Your childhood Christmases were
significantly different from those of your kids and grandkids.
So, make time to search your memory
for specifics so your words and scenes invite readers into your story with you.
Did you spend hours looking through
the Sears Roebuck Christmas catalog?
Did you ask Santa for a cap gun? Or a
transistor radio? Or a poodle skirt?
I remember asking Santa for a walking
doll. (Do you remember walking dolls?) And my little brother asked for, and
received, a Howdy Doody puppet-doll. He treasured it for years.
If someone in your family got sick on
Christmas, did the doctor make a house call?
Did you have a real Christmas tree or
one of those new-fangled aluminum ones?
What unique Christmas traditions did
your family carry out?
What were your favorite Christmas
movies?
If you had a TV, did you watch
Christmas specials? Andy Williams, Perry Como, and Pat Boone come to mind. To
change TV channels, did you have to get out of your chair and walk over and
turn a dial? Did you have a rabbit-ear antenna on top of your TV?
And don’t miss this blast from the
past: Click on Frank Sinatra and Bing Crosby’s 1957 TV Christmas special.
What were your favorite Christmas
songs? Did you play 45s on an old record player? (Just curious: Do you remember
Grandma Got Run Over by a Reindeer?) Because I grew up surrounded by large
numbers of Scandinavians, I have fond memories of one of them, TV personality Stan
Boreson, and his classic performance of Vinter Undervare. Don’t miss this video
clip!
Did you and your family dress up in
fancy clothes and go to church on Christmas Eve? Did your mother sew you a new
Christmas dress each year?
Or, if you’re a man, did your parents
make you wear a tie to the Christmas Eve church service? And did you use Butch
Wax to keep your flat-top hair in place?
Did Santa leave a pack of Black Jack
chewing gum in your stocking? Or candy cigarettes?
Did you usually stay home for
Christmas, or did you join someone else—grandparents, aunts and uncles and
cousins, or . . . ?
What was likely on your Christmas Day
dinner menu?
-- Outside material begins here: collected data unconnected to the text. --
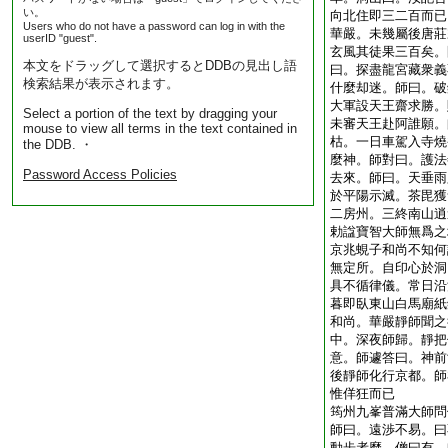
い。
向北住即三二百而已
Users who do not have a password can log in with the
華嚴。未幾屬後唐莊
userID "guest".
玄風其徒果三百矣。
本文をドラッグして選択するとDDBの見出し語
曰。探盡龍宮藏衆義
検索結果が表示されます。
什麼却迷。師曰。破
大軍設天王齋求勝。
Select a portion of the text by dragging your
未審天王赴阿誰願。
mouse to view all terms in the text contained in
枯。一日車駕入寺燒
the DDB. ・
麼神。師對曰。護法
Password Access Policies
去來。師曰。天垂雨
於平陽示滅。茶毘獲
二房州。三終南山逍
勅諡寶智大師無爲之
京兆蜆子和尚不知何
無定所。自印心於洞
具不循律儀。常日沿
暮即臥東山白馬廟紙
和尚。華嚴靜師聞之
中。深夜師歸。靜把
意。師遽答曰。神前
後靜師化行京都。師
惟佯狂而已
筠州九峯普滿大師問
師曰。遠渉不易。曰
動歩者麼。僧曰有。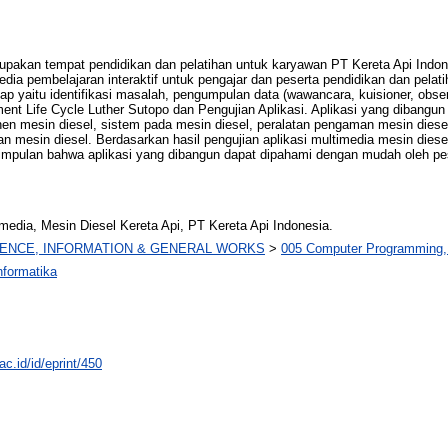
rupakan tempat pendidikan dan pelatihan untuk karyawan PT Kereta Api Indon
a pembelajaran interaktif untuk pengajar dan peserta pendidikan dan pelati
tahap yaitu identifikasi masalah, pengumpulan data (wawancara, kuisioner, ob
Life Cycle Luther Sutopo dan Pengujian Aplikasi. Aplikasi yang dibangun be
en mesin diesel, sistem pada mesin diesel, peralatan pengaman mesin diesel
mesin diesel. Berdasarkan hasil pengujian aplikasi multimedia mesin diesel 
simpulan bahwa aplikasi yang dibangun dapat dipahami dengan mudah oleh pe
imedia, Mesin Diesel Kereta Api, PT Kereta Api Indonesia.
IENCE, INFORMATION & GENERAL WORKS
>
005 Computer Programming,
nformatika
ac.id/id/eprint/450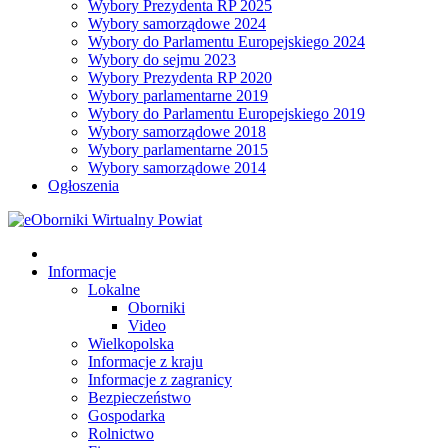
Wybory Prezydenta RP 2025
Wybory samorządowe 2024
Wybory do Parlamentu Europejskiego 2024
Wybory do sejmu 2023
Wybory Prezydenta RP 2020
Wybory parlamentarne 2019
Wybory do Parlamentu Europejskiego 2019
Wybory samorządowe 2018
Wybory parlamentarne 2015
Wybory samorządowe 2014
Ogłoszenia
Informacje
Lokalne
Oborniki
Video
Wielkopolska
Informacje z kraju
Informacje z zagranicy
Bezpieczeństwo
Gospodarka
Rolnictwo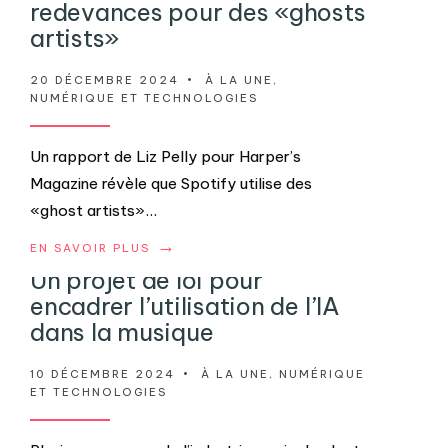
redevances pour des «ghosts
artists»
20 DÉCEMBRE 2024
•
À LA UNE
,
NUMÉRIQUE ET TECHNOLOGIES
Un rapport de Liz Pelly pour Harper’s
Magazine révèle que Spotify utilise des
«ghost artists»
...
→
EN SAVOIR PLUS
Un projet de loi pour
encadrer l’utilisation de l’IA
dans la musique
10 DÉCEMBRE 2024
•
À LA UNE
,
NUMÉRIQUE
ET TECHNOLOGIES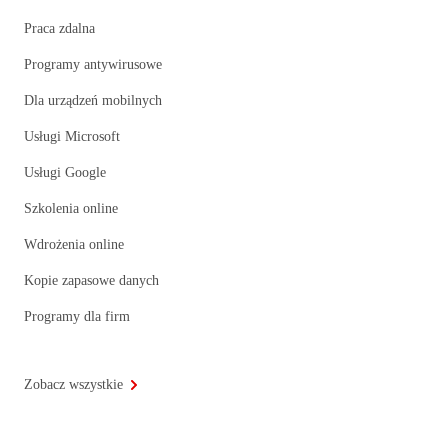
Praca zdalna
Programy antywirusowe
Dla urządzeń mobilnych
Usługi Microsoft
Usługi Google
Szkolenia online
Wdrożenia online
Kopie zapasowe danych
Programy dla firm
Zobacz wszystkie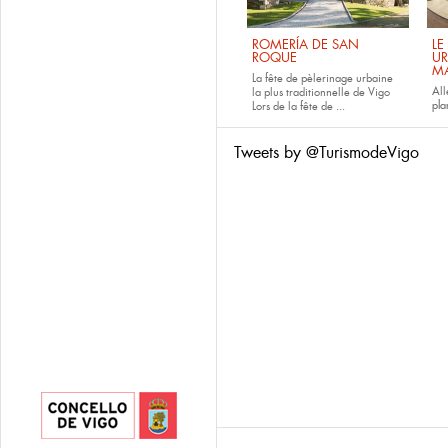
ROMERÍA DE SAN
LE
ROQUE
UR
M
La fête de pèlerinage urbaine
All
la plus traditionnelle de Vigo
pla
Lors de la fête de
...
Tweets by @TurismodeVigo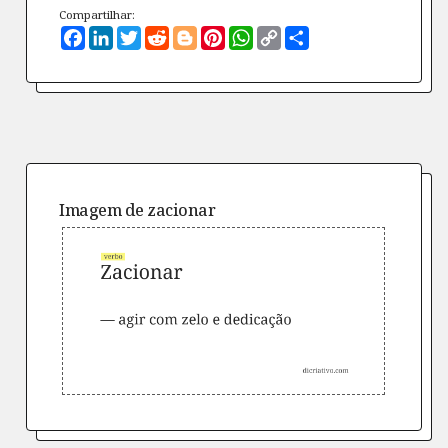
Compartilhar:
Facebook
LinkedIn
Twitter
Reddit
Blogger
Pinterest
WhatsApp
Copy
Compartilhe
Link
Imagem de
zacionar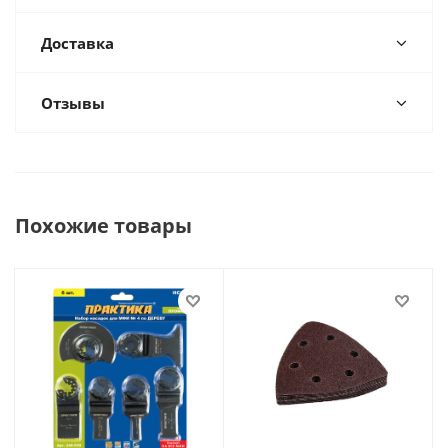
Доставка
Отзывы
Похожие товары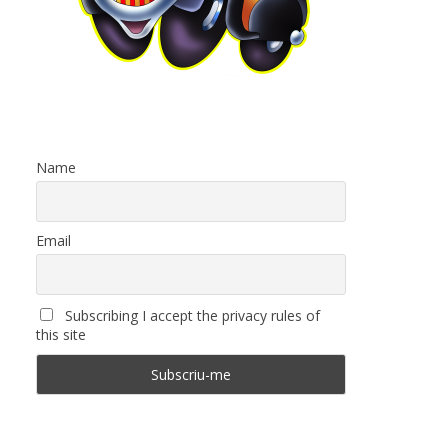
Name
Email
Subscribing I accept the privacy rules of
this site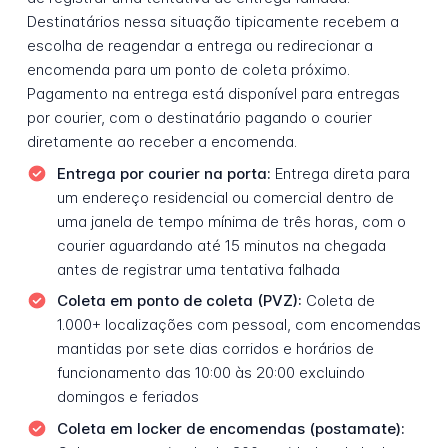
Destinatários nessa situação tipicamente recebem a
escolha de reagendar a entrega ou redirecionar a
encomenda para um ponto de coleta próximo.
Pagamento na entrega está disponível para entregas
por courier, com o destinatário pagando o courier
diretamente ao receber a encomenda.
Entrega por courier na porta:
Entrega direta para
um endereço residencial ou comercial dentro de
uma janela de tempo mínima de três horas, com o
courier aguardando até 15 minutos na chegada
antes de registrar uma tentativa falhada
Coleta em ponto de coleta (PVZ):
Coleta de
1.000+ localizações com pessoal, com encomendas
mantidas por sete dias corridos e horários de
funcionamento das 10:00 às 20:00 excluindo
domingos e feriados
Coleta em locker de encomendas (postamate):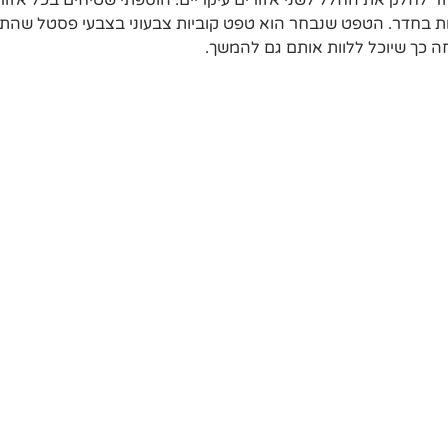
לחלק את החלל לשני אזורים עיקריים. הוספתי שטיחים בכל אזור 
ות בחדר. הטפט שנבחר הוא טפט קוביות צבעוני בצבעי פסטל שהת
כך שיוכל ללוות אותם גם להמשך.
What did your mother or grandmother do with leftovers? If plastic
wrap had not yet been invented, what did you use instead? And before plastic
garbage bags were invented, what did you use?
When I was a kid, no one had a
dishwasher. Do you remember helping mom, grandma, aunts, and cousins wash and
dry dishes for hours after Christmas dinner?
Did your family take photos with a
camera that used flashbulbs—or maybe flashcubes—the kind that left you with a
glaring blind spot for half a minute or so? Were the photos black and white?
Because your childhood was so
different from that of your kids and grandkids, such details will invite
readers to join you in a rich experience of your Christmases past.
Have fun! And be sure to include old
photos!
Christmas memories are among the best. Ours were so different in the 1940s and 50s than the way we celebrate now. Simpler but warm and wonderful.
ReplyDeleteHi, Nancy, thanks for stopping by. You're right, our Christmases back then were so different. I am surprised to go back in time and remember how we celebrated in my childhood--surprised by how much I have forgotten until I get deliberate about remembering. And the memories always make me smile. Thanks for stopping by, Nancy, and I hope you and your loved ones are having a blessed Christmas season.